Nolan set off by the most direct route available: a near-vertical ravine, water-cut, too narrow and precipitate for a Tusker, but just possible for an active man. In twenty minutes he arrived at the valley floor, winded and dusty, with scratched and bleeding hands. As he emerged from the tangle of underbrush at the cliff base, three men jumped him.

IX

The house stank. Director Fraswell, somewhat leaner than when Nolan had last seen him, badly shaved, wearing rumpled, sweat-marked clothing, glared triumphantly across the former dining room table, now occupying the center of the living room and covered with papers and empty ration boxes.

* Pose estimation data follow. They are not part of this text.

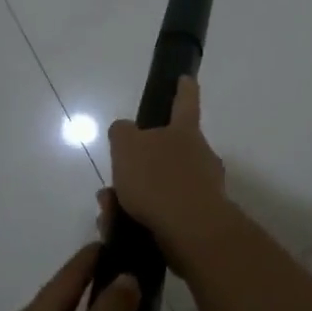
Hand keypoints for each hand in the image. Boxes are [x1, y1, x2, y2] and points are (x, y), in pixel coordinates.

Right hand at [107, 76, 229, 246]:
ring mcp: (203, 189)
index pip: (185, 102)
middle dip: (140, 165)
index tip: (185, 78)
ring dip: (133, 196)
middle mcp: (200, 157)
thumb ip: (122, 133)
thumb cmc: (158, 179)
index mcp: (184, 132)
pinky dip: (140, 219)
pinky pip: (163, 214)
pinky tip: (118, 229)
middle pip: (168, 152)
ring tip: (108, 211)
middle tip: (114, 180)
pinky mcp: (198, 221)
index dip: (183, 89)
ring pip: (160, 187)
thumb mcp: (126, 146)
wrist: (191, 232)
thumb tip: (125, 130)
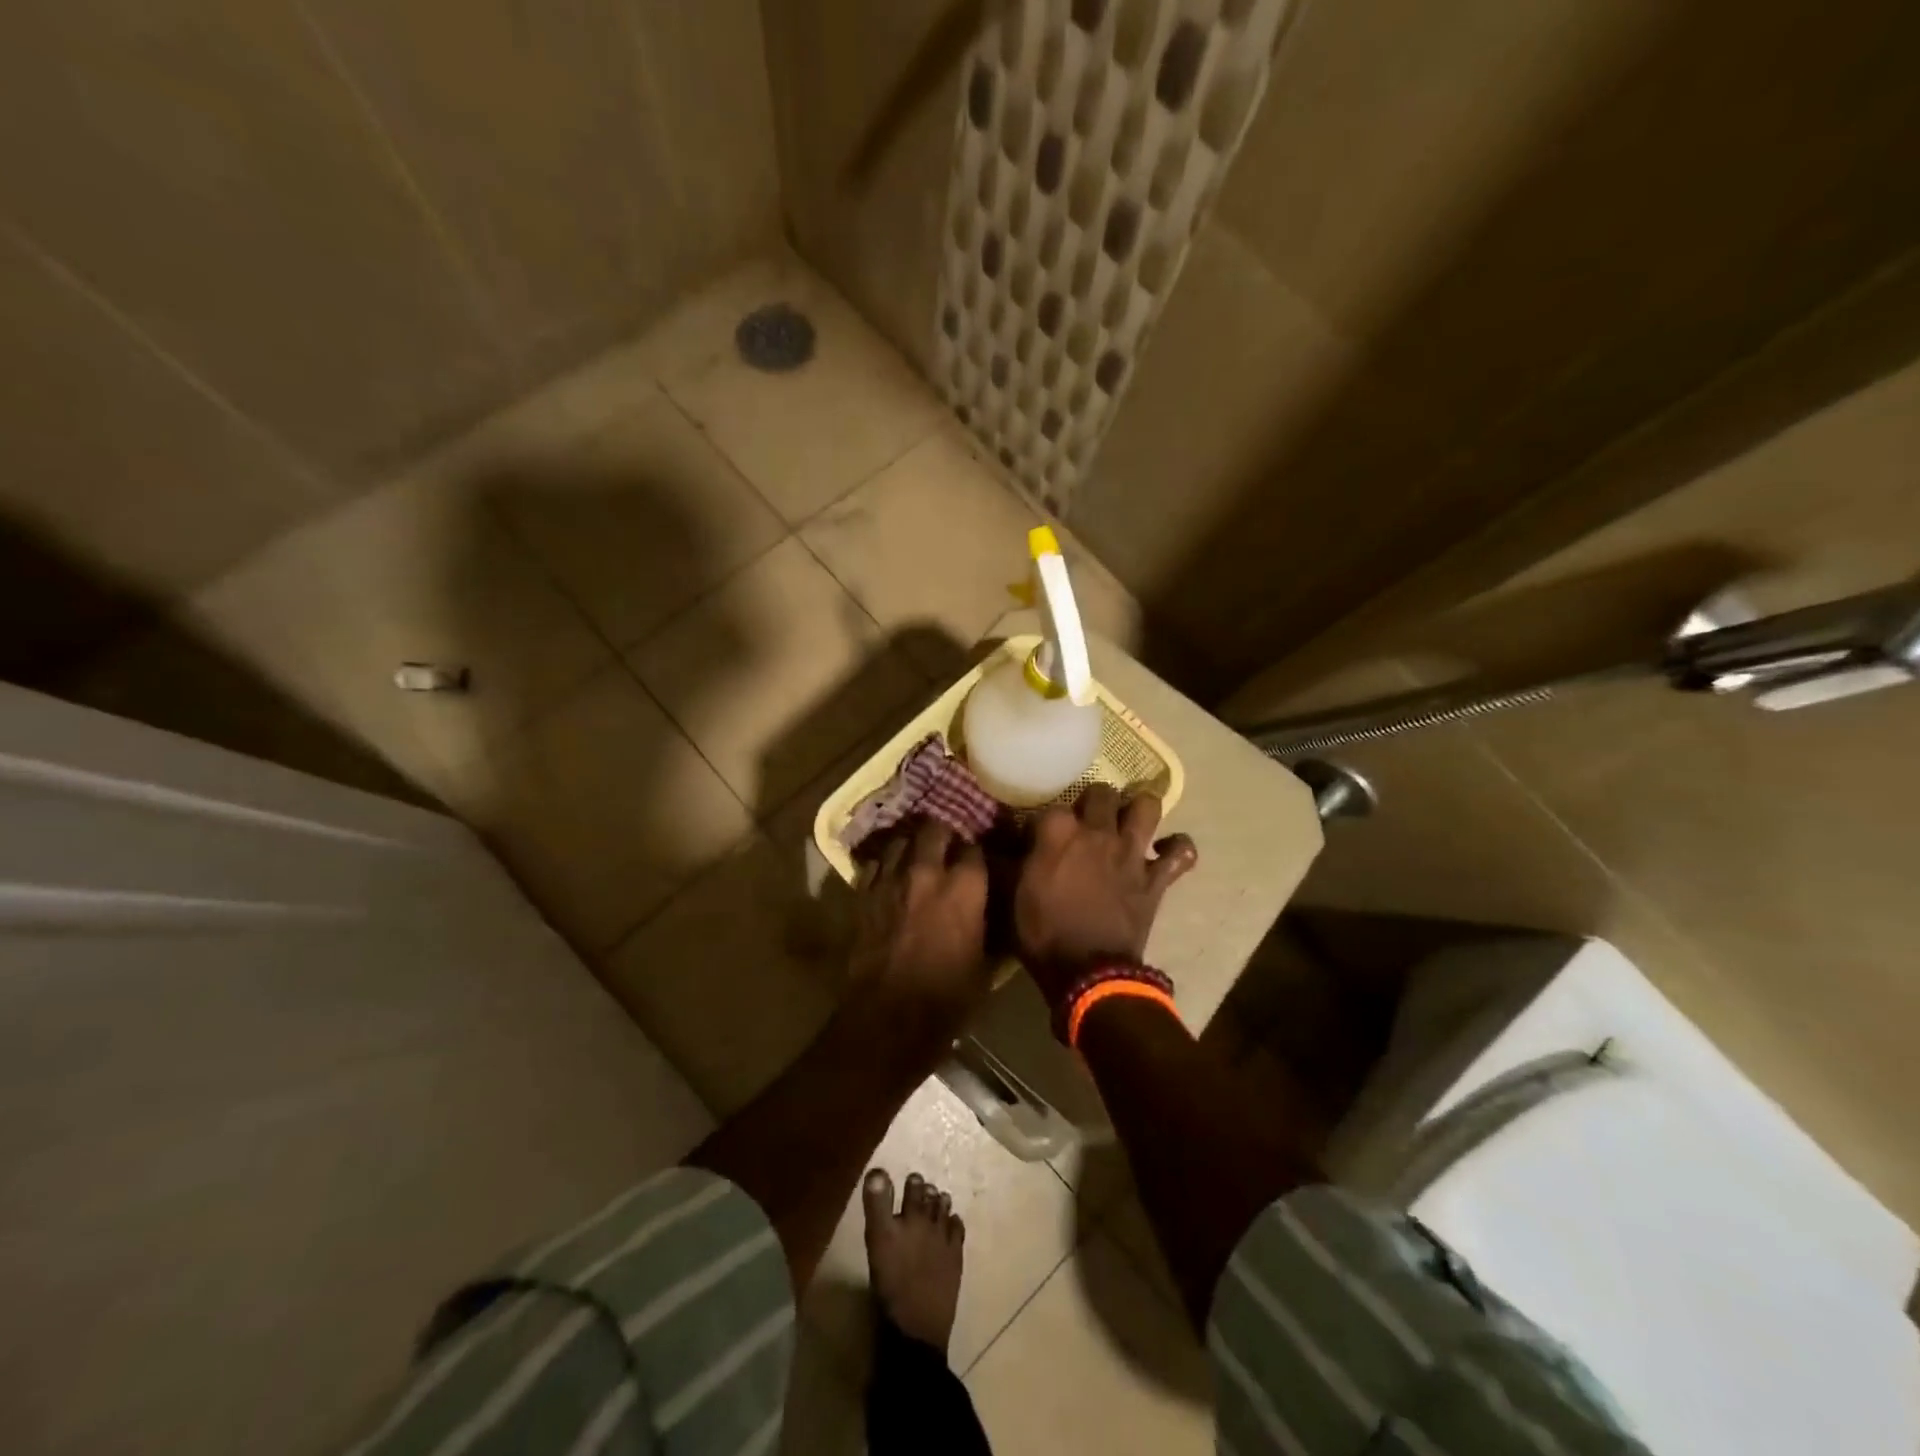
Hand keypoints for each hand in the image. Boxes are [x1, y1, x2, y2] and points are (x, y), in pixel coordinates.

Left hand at [850, 818, 991, 1025]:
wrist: (889, 1017)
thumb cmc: (948, 997)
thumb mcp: (987, 964)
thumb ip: (991, 927)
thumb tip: (997, 912)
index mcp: (965, 886)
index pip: (974, 848)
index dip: (977, 852)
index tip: (978, 860)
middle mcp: (928, 871)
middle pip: (935, 829)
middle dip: (943, 835)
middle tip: (947, 848)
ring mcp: (891, 879)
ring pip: (900, 840)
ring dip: (911, 844)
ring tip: (916, 854)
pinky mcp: (864, 893)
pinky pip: (874, 864)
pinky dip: (884, 864)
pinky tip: (890, 875)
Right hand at [1013, 786, 1197, 1003]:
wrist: (1089, 973)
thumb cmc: (1043, 934)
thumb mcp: (1009, 897)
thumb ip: (1003, 863)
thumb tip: (989, 843)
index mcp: (1058, 833)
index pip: (1051, 807)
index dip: (1044, 822)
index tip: (1037, 839)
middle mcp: (1098, 832)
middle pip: (1102, 792)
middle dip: (1094, 801)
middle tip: (1085, 820)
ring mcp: (1132, 852)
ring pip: (1147, 806)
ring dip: (1139, 809)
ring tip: (1128, 821)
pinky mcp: (1156, 878)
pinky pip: (1181, 852)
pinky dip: (1177, 848)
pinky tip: (1165, 850)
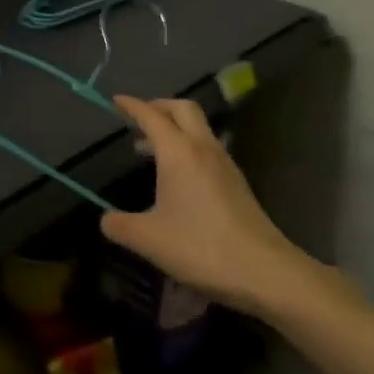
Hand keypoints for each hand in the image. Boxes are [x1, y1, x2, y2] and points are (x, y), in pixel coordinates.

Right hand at [100, 95, 316, 314]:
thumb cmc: (201, 247)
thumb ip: (120, 225)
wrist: (267, 273)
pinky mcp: (238, 184)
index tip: (115, 100)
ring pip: (199, 129)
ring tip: (152, 148)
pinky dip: (189, 148)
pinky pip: (208, 149)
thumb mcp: (148, 240)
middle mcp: (203, 149)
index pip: (151, 116)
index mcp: (179, 153)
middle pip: (183, 109)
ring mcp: (225, 166)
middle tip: (139, 118)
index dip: (131, 106)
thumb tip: (106, 220)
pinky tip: (179, 176)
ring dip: (175, 128)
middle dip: (159, 106)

"So you finally came to your senses, eh?" He paused to scratch under his left arm. "I suppose you'll expect to hold me to the bargain I proposed. Well, think again! You rejected my offer when I made it. Now suffer the consequences!" He shook his finger in Nolan's face.

Nolan's lip was split. His jaw was swollen painfully. His head ached.

"I didn't come here to bargain," he said. "I came to warn you—"

"You—warn
me
?" Fraswell jumped to his feet. "Listen to me, you arrogant little popinjay! I'll do the warning! I want the power plant in full operation in fifteen minutes from now! I want water flowing ten minutes after that! I want all facilities unlocked and the keys turned over to me before you leave this room!" He scratched furiously at his ribs.

"That would be quite a trick," Nolan said. "Even if I had the keys."

Fraswell's mouth opened and shut. "Search him!"

"We did; he's got nothing on him."

"Nothing on him,
sir!
" Fraswell barked, and whirled on Nolan. "Where have you hidden them? Speak up, man! I'm at the end of my patience!"

"Never mind the keys," Nolan said. "That's not what I came here to talk about—"

"You'll talk about it nonetheless!" Fraswell was almost screaming.

"Here, what's the trouble?" a female voice shrilled. Miltrude, looking the worse for ten days without a bath, stood in the doorway, hands on broad hips. "Well—looky who's here!" she said as she saw Nolan. Behind her, Leston peered over her shoulder. "Finally caught him, did you, Alvin?"